Ce chirurgien de l'hôpital de Gap, accusé par des collègues d'avoir provoqué une grave crise interne, a été dédouané par un conseil de discipline national. Le Défenseur des droits a reconnu le 10 mars la qualité de "lanceur d'alerte" au Dr Raouf Hammami. Ce dernier avait dénoncé à partir de 2018 les pratiques chirurgicales d'un collègue, ce qui lui avait valu des "représailles" des responsables de santé locaux, selon l'institution nationale.

Dans la foulée, le Centre national de gestion des praticiens hospitaliers (CNG, qui dépend du ministère de la Santé) a décidé le 9 avril de ne pas prendre de sanction à l'encontre du Dr Hammami.

"Aussi regrettables que puissent être certains termes que vous avez employés ou certaines de vos attitudes, votre comportement ne peut être qualifié de fautif", écrit sa directrice dans une décision dont l'AFP a obtenue copie mardi.

Le Dr Hammami a accueilli cette décision avec "soulagement et satisfaction", a-t-il déclaré à l'AFP, se disant "lavé de tout accusation de harcèlement, menace ou comportement inadapté." A partir de 2018, il avait dénoncé une pratique de son collègue Gilles Norotte, la cimentoplastie discale, considérée comme "non valide" par une société savante et qui fait l'objet d'une enquête pénale pour défaut d'information des patients. Ses pratiques avaient également été dénoncées par le nageur Alain Bernard pour un traitement effectué sur sa mère.

Des consultations et interventions annulées

Au sein de l'hôpital de Gap, le plus important des Hautes-Alpes, le retour du Dr Hammami a conduit à la mise en arrêt maladie de médecins assurant ne pas être en mesure de soigner aux côtés du praticien. Près de 50 agents ont été reçus par le médecin du travail et une trentaine de médecins et soignants sont en arrêt maladie selon le collectif Pour l'avenir du Chicas.

Cette crise interne provoque "une rupture des prises en charge traumatologiques", a alerte ce collectif qui s'inquiète vivement du retour de Raouf Hammami. Plus de 500 consultations et 200 interventions ont été annulées ou reportées, selon le collectif qui juge par ailleurs "discutable" la qualité de "lanceur d'alerte" reconnue au chirurgien.

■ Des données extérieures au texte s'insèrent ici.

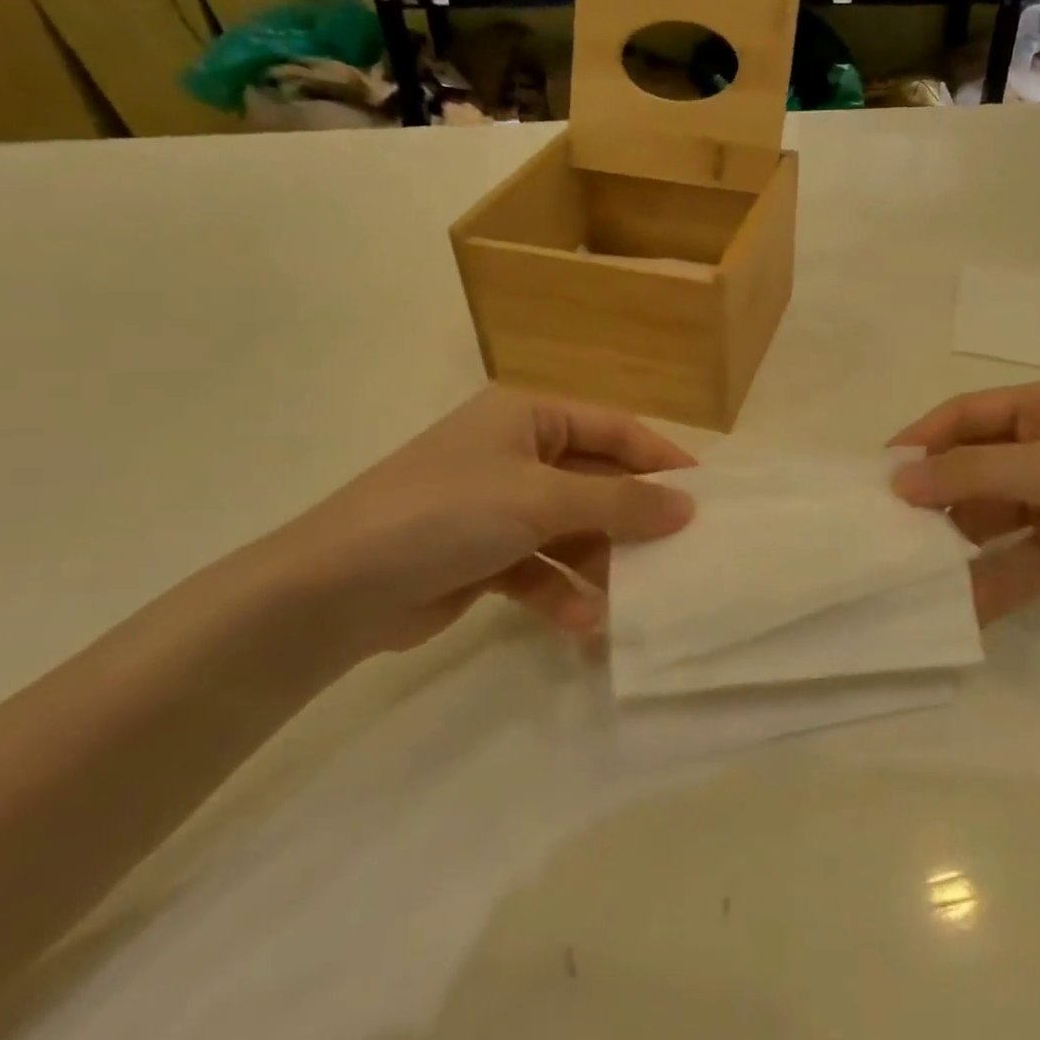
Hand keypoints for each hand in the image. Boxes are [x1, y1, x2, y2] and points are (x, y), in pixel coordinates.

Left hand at [257, 387, 695, 657]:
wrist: (334, 589)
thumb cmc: (446, 513)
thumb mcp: (540, 498)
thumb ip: (618, 501)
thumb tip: (687, 506)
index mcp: (528, 417)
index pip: (613, 429)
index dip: (660, 459)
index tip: (705, 495)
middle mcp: (516, 454)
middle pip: (596, 482)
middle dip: (632, 519)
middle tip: (680, 553)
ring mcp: (499, 507)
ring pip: (572, 529)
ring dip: (599, 562)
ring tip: (632, 597)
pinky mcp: (484, 556)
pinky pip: (541, 567)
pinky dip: (561, 591)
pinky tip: (581, 622)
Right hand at [889, 381, 1039, 627]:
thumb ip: (972, 473)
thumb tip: (898, 480)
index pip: (968, 415)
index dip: (923, 438)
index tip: (879, 472)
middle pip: (972, 467)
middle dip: (934, 494)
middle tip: (888, 524)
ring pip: (987, 518)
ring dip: (954, 540)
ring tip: (912, 564)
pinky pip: (1011, 561)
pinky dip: (986, 580)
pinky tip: (957, 602)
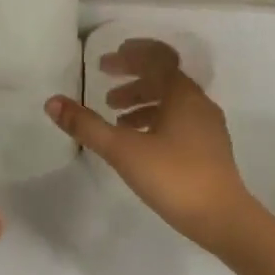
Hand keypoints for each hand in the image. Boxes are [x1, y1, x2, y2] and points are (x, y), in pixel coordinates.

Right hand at [45, 40, 254, 251]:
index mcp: (182, 95)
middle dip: (133, 79)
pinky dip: (156, 121)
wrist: (222, 218)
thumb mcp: (123, 150)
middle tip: (104, 85)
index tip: (105, 62)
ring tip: (115, 116)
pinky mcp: (210, 149)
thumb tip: (52, 102)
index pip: (158, 59)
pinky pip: (179, 122)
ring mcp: (207, 127)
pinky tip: (139, 142)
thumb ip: (87, 125)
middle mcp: (199, 104)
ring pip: (172, 102)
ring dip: (143, 102)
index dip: (131, 56)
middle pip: (165, 79)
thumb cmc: (172, 177)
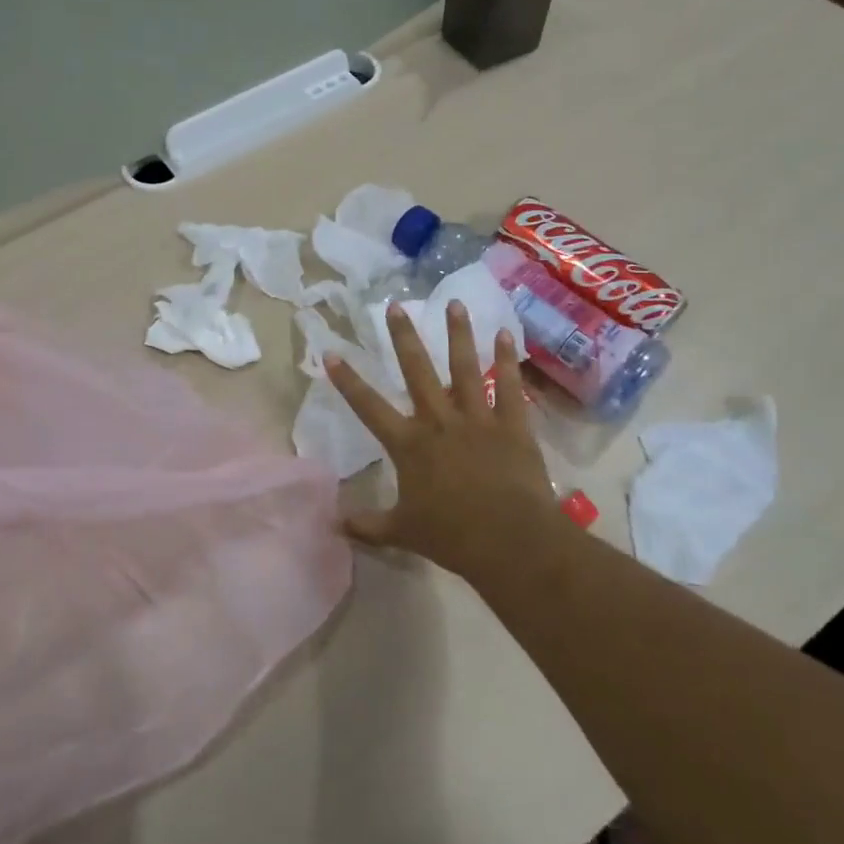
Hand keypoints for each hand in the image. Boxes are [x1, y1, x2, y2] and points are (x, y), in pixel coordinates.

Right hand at [326, 301, 559, 579]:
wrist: (511, 540)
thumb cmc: (452, 536)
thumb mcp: (402, 532)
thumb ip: (367, 524)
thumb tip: (333, 523)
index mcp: (409, 444)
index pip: (368, 406)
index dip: (347, 381)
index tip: (332, 352)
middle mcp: (439, 420)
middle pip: (417, 371)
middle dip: (403, 337)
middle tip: (395, 306)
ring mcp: (477, 418)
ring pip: (465, 367)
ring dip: (458, 333)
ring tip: (452, 302)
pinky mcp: (512, 424)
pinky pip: (509, 385)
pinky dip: (507, 360)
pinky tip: (505, 334)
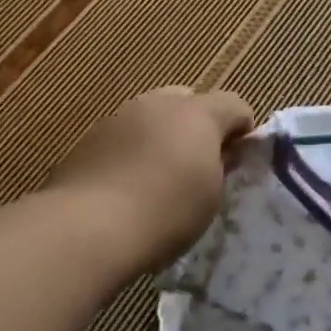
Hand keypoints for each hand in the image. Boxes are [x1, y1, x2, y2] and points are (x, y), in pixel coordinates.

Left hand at [46, 86, 255, 274]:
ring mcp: (120, 116)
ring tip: (159, 178)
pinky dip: (133, 152)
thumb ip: (222, 166)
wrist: (87, 228)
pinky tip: (128, 186)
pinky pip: (124, 137)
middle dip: (199, 127)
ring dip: (162, 137)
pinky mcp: (90, 138)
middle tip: (199, 166)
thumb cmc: (166, 211)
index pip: (235, 105)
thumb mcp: (212, 196)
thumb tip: (223, 153)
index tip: (239, 162)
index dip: (243, 130)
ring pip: (152, 117)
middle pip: (190, 102)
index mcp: (198, 112)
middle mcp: (159, 103)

Le collectif Chicas cite par ailleurs le rapport d'inspection de l'Agence régionale de santé de février 2019 qui concluait que le retour du Dr Hammami dans l'établissement n'était "pas possible compte tenu des menaces qu'il a proférées et de l'état d'esprit dans lequel il demeure".

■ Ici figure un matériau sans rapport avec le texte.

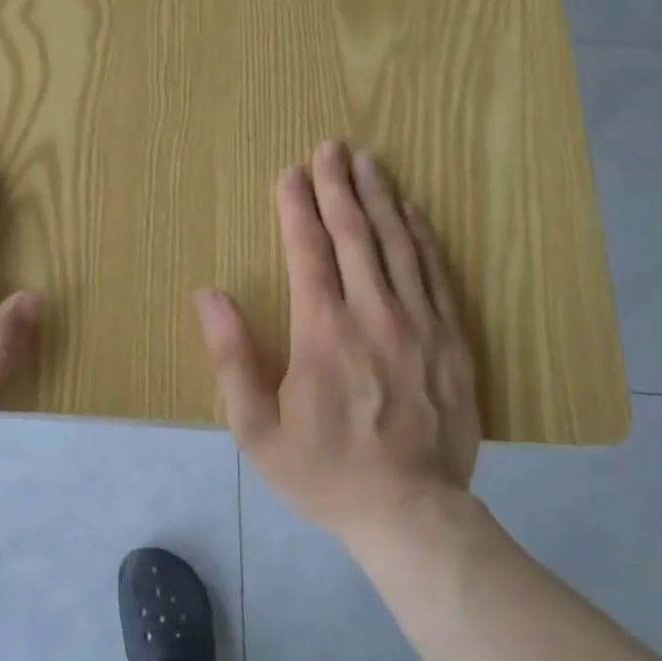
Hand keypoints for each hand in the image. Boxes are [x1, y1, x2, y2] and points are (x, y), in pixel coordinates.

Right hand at [193, 141, 479, 540]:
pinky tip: (413, 213)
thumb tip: (208, 295)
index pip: (308, 251)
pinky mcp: (454, 341)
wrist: (411, 514)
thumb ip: (232, 356)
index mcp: (323, 332)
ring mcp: (421, 325)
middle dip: (339, 186)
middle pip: (356, 235)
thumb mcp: (256, 428)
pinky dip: (422, 237)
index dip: (297, 207)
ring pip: (400, 245)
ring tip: (369, 162)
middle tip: (331, 146)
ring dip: (381, 198)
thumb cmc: (323, 471)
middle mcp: (374, 315)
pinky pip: (437, 274)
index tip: (291, 172)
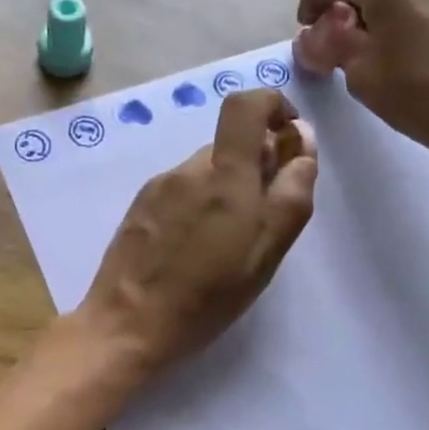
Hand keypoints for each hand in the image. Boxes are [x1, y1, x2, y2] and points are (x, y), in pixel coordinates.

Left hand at [74, 89, 316, 374]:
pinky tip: (192, 249)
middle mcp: (188, 170)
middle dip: (254, 169)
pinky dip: (197, 206)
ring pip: (205, 172)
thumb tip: (301, 142)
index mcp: (224, 176)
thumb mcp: (264, 254)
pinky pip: (180, 191)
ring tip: (223, 245)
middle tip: (259, 222)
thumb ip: (290, 195)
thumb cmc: (206, 298)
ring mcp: (158, 187)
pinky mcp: (139, 207)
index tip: (287, 140)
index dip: (272, 106)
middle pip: (229, 146)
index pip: (245, 104)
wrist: (127, 325)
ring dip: (225, 192)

Une médiation pour "apaiser la situation"

Dans ce "contexte complexe", "j'en appelle (...) à votre mobilisation pour contribuer à un climat d'apaisement pour cette reprise", écrit la directrice du CNG au chirurgien. Elle l'informe qu'une médiation va être organisée afin "d'apaiser la situation" et "de faire prévaloir la qualité et la sécurité des soins."

Pour les soignants opposés à son retour, le CNG "ne mesure pas la gravité de la situation et l'ampleur (des) conséquences" de sa décision de ne pas le sanctionner pour son "comportement inapproprié, anti-déontologique et clivant", écrivent-ils dans un communiqué, en appelant à manifester vendredi devant l'hôpital.